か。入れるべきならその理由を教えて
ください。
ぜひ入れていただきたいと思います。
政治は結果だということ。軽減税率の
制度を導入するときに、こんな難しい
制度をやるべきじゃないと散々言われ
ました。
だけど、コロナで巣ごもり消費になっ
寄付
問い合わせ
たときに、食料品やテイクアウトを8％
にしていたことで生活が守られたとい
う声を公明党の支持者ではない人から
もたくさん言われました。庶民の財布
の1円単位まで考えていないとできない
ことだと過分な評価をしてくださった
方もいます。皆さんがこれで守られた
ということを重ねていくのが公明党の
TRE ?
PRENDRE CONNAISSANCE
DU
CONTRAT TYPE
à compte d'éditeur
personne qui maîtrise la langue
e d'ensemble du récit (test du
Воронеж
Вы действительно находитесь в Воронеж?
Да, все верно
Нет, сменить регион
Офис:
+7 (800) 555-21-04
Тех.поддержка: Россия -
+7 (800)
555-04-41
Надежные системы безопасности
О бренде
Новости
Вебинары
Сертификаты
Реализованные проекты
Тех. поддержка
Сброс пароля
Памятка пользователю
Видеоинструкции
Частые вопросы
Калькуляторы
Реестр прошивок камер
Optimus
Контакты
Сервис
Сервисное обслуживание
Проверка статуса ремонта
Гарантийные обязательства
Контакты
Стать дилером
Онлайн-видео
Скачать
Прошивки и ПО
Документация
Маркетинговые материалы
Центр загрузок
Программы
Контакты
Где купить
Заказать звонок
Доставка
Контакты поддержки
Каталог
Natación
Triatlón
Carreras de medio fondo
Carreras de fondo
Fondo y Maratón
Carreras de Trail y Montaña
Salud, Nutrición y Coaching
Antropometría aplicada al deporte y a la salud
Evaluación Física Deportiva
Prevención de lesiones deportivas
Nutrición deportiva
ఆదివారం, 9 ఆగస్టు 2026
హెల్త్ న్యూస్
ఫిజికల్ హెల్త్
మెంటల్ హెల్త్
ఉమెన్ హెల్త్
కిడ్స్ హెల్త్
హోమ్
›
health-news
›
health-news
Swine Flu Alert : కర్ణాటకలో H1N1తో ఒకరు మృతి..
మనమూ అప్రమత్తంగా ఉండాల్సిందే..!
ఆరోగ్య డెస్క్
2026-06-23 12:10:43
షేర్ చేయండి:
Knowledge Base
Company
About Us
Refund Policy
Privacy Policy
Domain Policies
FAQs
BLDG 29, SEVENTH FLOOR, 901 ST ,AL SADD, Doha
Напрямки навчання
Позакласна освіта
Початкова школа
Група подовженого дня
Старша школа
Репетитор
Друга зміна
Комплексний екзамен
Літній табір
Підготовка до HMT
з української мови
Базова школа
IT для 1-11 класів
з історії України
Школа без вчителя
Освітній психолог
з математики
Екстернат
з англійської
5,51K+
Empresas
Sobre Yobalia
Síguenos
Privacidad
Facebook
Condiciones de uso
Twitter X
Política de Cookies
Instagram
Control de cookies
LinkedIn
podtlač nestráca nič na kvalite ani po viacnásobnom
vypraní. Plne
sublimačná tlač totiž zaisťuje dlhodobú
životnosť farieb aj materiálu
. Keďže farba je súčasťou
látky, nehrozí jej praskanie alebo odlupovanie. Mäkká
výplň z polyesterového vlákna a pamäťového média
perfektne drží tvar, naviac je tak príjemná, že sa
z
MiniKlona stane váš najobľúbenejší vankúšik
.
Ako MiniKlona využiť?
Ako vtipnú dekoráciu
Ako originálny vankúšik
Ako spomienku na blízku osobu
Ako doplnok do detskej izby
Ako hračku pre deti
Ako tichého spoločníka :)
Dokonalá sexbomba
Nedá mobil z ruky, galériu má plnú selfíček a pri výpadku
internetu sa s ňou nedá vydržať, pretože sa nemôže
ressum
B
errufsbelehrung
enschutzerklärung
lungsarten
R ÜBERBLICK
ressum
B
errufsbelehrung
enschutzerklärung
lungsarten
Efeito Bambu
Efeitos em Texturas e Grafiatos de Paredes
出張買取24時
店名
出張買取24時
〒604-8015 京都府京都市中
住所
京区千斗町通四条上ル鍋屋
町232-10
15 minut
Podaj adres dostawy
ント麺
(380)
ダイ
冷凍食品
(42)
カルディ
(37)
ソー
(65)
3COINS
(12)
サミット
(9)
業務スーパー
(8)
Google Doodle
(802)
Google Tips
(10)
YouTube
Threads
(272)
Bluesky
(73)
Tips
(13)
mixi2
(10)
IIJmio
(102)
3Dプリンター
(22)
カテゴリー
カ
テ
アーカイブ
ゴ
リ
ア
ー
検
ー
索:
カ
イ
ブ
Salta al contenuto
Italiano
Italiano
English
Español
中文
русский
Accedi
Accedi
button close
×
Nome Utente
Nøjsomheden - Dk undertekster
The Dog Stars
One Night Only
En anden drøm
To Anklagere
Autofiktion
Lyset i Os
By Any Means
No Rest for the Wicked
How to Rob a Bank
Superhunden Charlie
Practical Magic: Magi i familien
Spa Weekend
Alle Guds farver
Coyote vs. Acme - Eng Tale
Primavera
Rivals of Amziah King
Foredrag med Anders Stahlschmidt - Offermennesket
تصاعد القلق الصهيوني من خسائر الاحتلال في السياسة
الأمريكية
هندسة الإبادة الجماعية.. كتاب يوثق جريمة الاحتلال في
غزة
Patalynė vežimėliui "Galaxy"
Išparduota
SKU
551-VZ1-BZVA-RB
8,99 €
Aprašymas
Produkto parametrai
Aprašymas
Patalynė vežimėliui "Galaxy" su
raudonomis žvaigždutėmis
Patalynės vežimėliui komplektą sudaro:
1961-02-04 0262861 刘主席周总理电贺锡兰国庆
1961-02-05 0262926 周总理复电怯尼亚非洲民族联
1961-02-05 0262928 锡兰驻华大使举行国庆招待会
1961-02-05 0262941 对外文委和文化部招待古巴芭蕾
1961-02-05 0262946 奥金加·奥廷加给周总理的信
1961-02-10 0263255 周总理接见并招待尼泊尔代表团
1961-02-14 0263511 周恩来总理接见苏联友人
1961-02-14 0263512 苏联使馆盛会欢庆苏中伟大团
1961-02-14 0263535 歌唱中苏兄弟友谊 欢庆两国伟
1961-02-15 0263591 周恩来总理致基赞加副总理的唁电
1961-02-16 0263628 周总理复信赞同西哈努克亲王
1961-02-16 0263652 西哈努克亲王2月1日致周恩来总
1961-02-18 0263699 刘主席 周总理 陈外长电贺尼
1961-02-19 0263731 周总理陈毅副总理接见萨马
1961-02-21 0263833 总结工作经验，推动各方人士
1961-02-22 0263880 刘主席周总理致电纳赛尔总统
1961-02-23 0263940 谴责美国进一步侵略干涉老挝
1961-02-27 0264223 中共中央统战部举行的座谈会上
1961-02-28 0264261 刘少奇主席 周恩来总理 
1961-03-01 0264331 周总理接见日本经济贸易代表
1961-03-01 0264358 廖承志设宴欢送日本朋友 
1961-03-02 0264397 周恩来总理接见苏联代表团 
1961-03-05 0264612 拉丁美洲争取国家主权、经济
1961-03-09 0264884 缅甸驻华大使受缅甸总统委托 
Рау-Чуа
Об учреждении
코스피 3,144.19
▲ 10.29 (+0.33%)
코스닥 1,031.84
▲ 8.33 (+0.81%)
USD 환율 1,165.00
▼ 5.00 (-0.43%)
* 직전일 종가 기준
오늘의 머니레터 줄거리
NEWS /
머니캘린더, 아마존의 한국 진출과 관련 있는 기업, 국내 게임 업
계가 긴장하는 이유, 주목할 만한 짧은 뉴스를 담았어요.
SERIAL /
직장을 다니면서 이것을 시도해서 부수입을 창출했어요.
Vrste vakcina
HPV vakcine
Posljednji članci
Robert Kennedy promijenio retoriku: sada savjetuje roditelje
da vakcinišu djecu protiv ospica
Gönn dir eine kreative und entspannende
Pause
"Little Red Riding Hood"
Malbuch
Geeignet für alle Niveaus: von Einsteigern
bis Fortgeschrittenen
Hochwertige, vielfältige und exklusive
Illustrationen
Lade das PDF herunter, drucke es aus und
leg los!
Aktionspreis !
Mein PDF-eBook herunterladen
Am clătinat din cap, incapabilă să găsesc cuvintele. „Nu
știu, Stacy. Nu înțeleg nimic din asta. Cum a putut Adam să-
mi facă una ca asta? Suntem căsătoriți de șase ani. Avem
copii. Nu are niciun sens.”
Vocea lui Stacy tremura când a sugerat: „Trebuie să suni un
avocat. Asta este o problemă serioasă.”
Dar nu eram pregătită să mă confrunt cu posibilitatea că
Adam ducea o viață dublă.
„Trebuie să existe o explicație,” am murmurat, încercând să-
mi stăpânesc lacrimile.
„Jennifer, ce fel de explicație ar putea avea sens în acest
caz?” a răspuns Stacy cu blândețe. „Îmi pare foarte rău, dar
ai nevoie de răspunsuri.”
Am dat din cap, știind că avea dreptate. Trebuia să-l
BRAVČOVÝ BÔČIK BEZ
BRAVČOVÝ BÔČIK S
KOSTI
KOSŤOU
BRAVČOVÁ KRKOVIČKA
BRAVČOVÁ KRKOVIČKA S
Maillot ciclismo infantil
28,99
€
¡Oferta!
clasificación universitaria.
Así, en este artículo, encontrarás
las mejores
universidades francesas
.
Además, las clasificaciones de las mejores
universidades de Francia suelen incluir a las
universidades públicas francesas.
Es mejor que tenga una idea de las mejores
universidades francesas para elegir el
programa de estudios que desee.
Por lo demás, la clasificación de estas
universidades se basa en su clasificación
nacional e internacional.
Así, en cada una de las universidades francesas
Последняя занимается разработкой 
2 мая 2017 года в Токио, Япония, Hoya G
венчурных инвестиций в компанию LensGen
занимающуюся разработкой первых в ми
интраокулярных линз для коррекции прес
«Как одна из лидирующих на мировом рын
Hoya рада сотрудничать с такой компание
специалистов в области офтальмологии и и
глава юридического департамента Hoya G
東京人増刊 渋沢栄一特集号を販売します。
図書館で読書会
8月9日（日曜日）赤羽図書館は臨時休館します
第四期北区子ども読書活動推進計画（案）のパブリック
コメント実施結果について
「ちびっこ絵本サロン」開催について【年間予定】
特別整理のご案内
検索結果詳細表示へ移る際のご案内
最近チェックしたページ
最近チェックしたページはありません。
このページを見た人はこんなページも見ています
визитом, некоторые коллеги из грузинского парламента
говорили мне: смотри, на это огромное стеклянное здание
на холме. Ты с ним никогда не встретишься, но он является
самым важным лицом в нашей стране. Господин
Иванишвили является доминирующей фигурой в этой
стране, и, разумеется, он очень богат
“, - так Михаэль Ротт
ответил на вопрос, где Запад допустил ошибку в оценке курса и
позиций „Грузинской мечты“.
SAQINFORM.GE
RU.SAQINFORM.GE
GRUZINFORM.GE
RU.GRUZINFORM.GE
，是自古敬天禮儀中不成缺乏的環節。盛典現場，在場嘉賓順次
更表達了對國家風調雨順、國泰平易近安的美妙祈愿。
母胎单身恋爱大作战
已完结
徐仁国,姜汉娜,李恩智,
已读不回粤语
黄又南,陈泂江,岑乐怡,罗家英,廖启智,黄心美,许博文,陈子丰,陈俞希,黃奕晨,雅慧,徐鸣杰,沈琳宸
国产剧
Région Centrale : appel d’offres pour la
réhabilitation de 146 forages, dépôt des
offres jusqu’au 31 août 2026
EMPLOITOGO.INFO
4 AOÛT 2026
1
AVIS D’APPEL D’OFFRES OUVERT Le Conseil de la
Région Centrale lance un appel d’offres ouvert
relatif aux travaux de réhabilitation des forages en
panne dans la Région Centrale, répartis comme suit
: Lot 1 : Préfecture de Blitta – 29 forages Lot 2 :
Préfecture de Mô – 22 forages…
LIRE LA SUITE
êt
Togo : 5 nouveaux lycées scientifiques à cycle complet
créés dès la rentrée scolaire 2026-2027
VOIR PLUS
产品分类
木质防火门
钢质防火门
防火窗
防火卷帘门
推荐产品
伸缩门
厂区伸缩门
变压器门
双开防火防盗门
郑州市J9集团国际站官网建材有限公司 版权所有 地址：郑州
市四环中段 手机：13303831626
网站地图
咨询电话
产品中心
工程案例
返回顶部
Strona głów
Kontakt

○ ○ ○ ○ ○

WHAT YOU HAVE TO DO -
Copy the entries above exactly, but only from the line holding "制度をやるべきじゃないと散々言われ" through the line holding "Да, все верно", both included.

WRITTEN SOLUTION -
制度をやるべきじゃないと散々言われ
ました。
だけど、コロナで巣ごもり消費になっ
寄付
問い合わせ
たときに、食料品やテイクアウトを8％
にしていたことで生活が守られたとい
う声を公明党の支持者ではない人から
もたくさん言われました。庶民の財布
の1円単位まで考えていないとできない
ことだと過分な評価をしてくださった
方もいます。皆さんがこれで守られた
ということを重ねていくのが公明党の
TRE ?
PRENDRE CONNAISSANCE
DU
CONTRAT TYPE
à compte d'éditeur
personne qui maîtrise la langue
e d'ensemble du récit (test du
Воронеж
Вы действительно находитесь в Воронеж?
Да, все верно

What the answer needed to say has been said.